It is bad enough that we have to contend with President Donald Trump’s extreme hostility to immigrants and refugees. This contrasts starkly with the views and actions of other U.S. presidents starting with George Washington, who asserted that “the bosom of America is open to receive not only the Opulent and the respectable stranger, but the oppressed and persecuted of all Nations and Religions."
The government’s arguments in the Supreme Court case of Mullin v. Al Otro Lado are based on the Trump administration’s warped and improper claim that our laws empower it to turn away those seeking asylum right before they reach our borders. This is a distortion of the law, and a display of callous indifference to the tragedies that moved Congress to pass the Refugee Act.
The plight of the passengers aboard the St. Louis has haunted, and should continue to haunt, U.S. refugee policy. Many Americans have vowed never to allow another St. Louis to happen again. Indeed, it was against the background of World War II and the St. Louis catastrophe that the U.S. signed onto the 1967 Protocol to the Refugee Convention, barring the U.S. from expelling or returning “a refugee in any manner whatsoever to the frontiers or territories where his life of freedom would be threatened on account of his race, religion, nationality, membership of a particular social group or political opinion.”
The issue should be a no-brainer for the Supreme Court. The plain language of the 1980 refugee law prohibits turning away asylum seekers at our borders without first determining whether they have a valid asylum claim.
Desperate refugees risked their lives on small, unseaworthy vessels, hoping to reach the shores of neighboring Indonesia, Malaysia, Thailand, or Hong Kong. Tens of thousands drowned, while others were raped, robbed, and murdered by pirates, finding vulnerable prey. I saw these tragedies unfold with my own eyes, as I slogged through refugee camps in Southeast Asia.

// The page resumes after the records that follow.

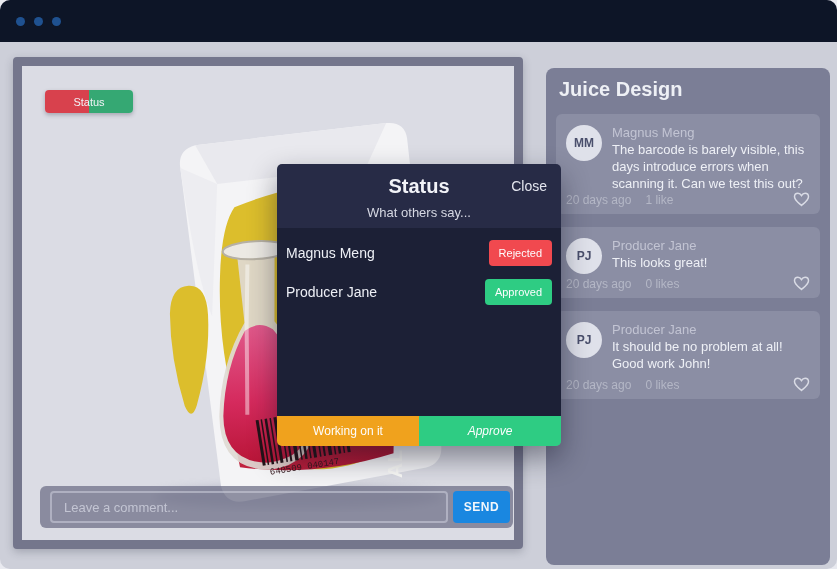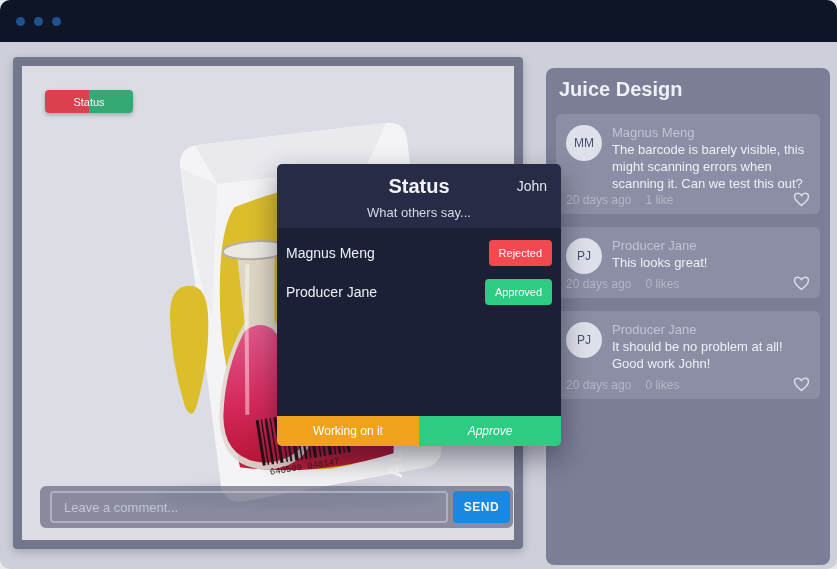"MM" .avatar { font-weight: normal -> bold }
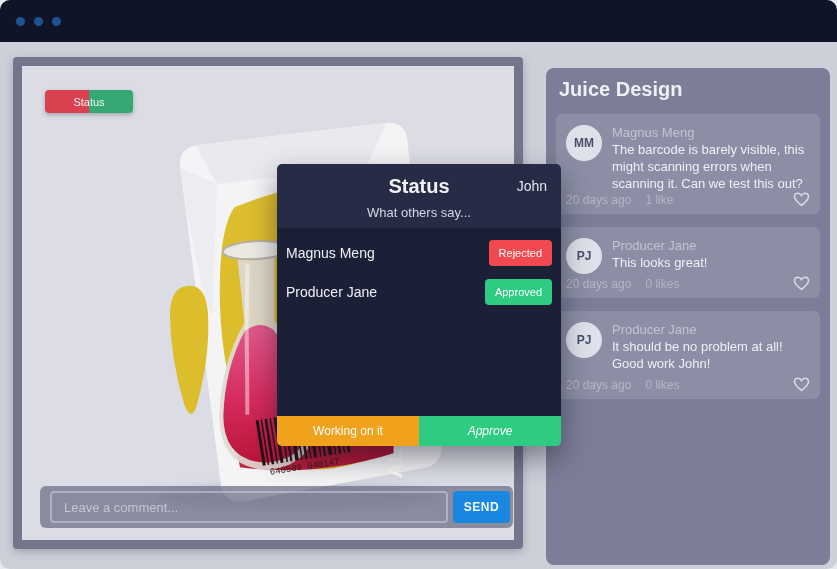"The barcode is barely visible," div.card-text { text: might scanning -> days introduce }
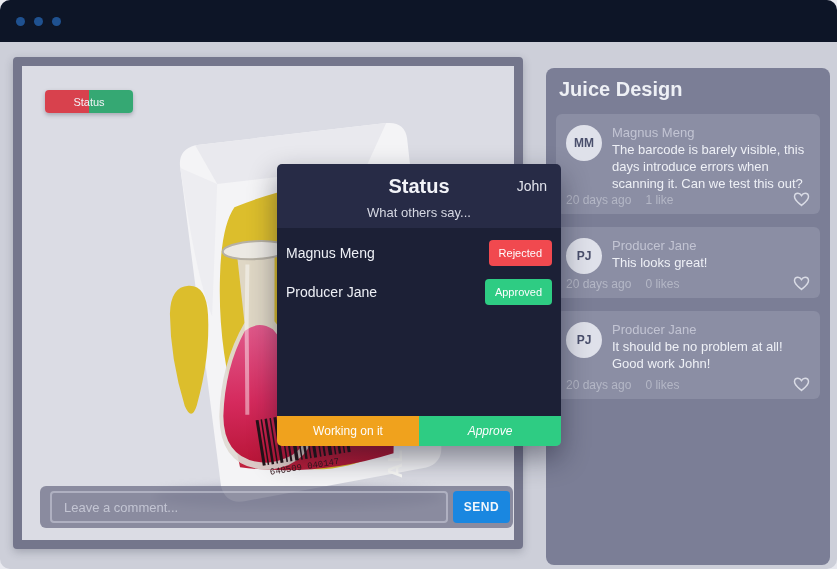"John" div.modal-close { text: John -> Close }
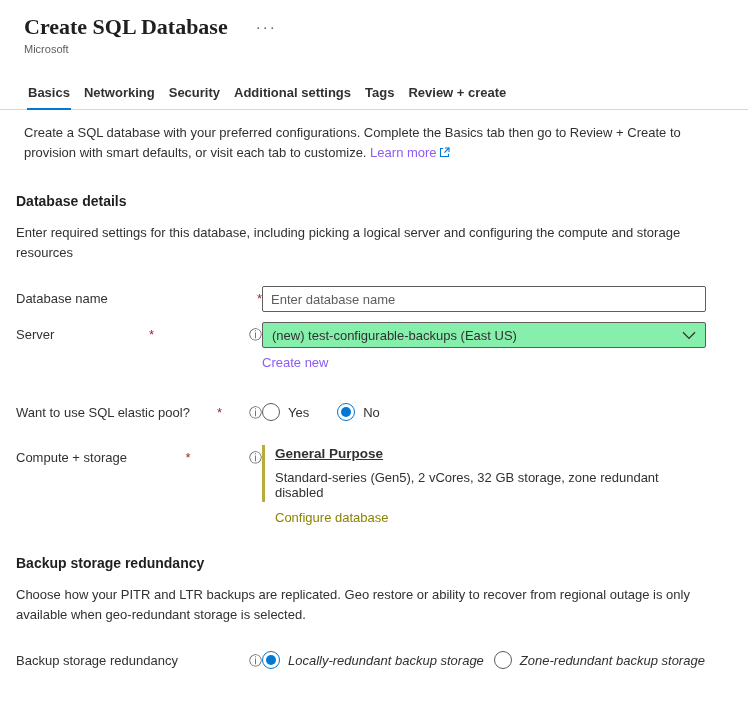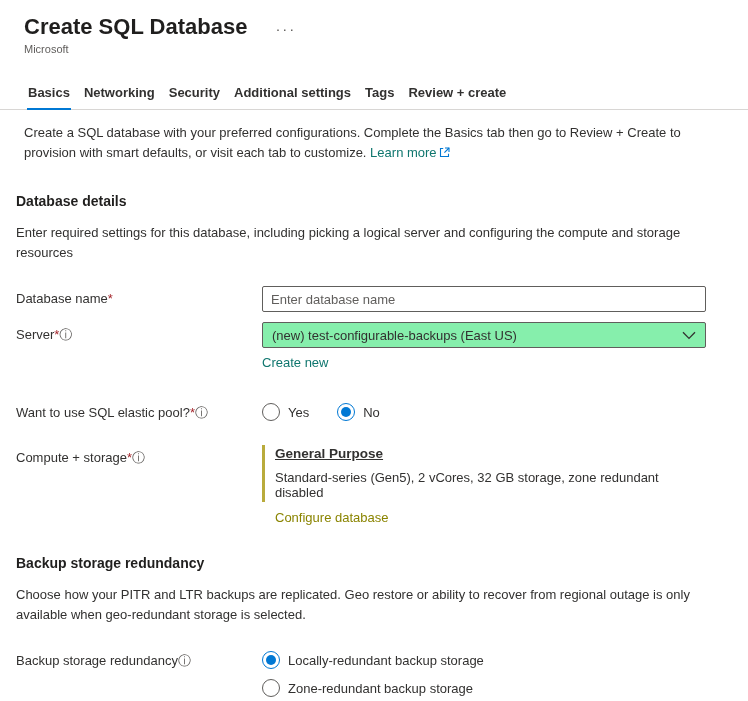"Create SQL Database" .title-row { font-family: none -> Liberation Serif, serif }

The Refugee Act of 1980 was not politically controversial. The Senate passed the bill unanimously, and it received strong bipartisan support in the House as well.
During oral arguments at the Supreme Court on March 24, however, a number of Justices became fixated on subsequent additional statutory language referring to any asylum seeker “who arrives in the United States.” They asked, over and over again, whether the words “in the United States” mean that U.S. officials can physically push back asylum seekers a few steps short of the border line, and then argue they have no rights as they are not yet “in the United States.”
The Congress in which I served, in legislation which I co-authored, intended to give asylum seekers who encounter a U.S. official at the border the opportunity to exercise their right to seek asylum. It’s that simple.
The Supreme Court should not distort our laws. Lives are at stake, as are American values and the rule of law.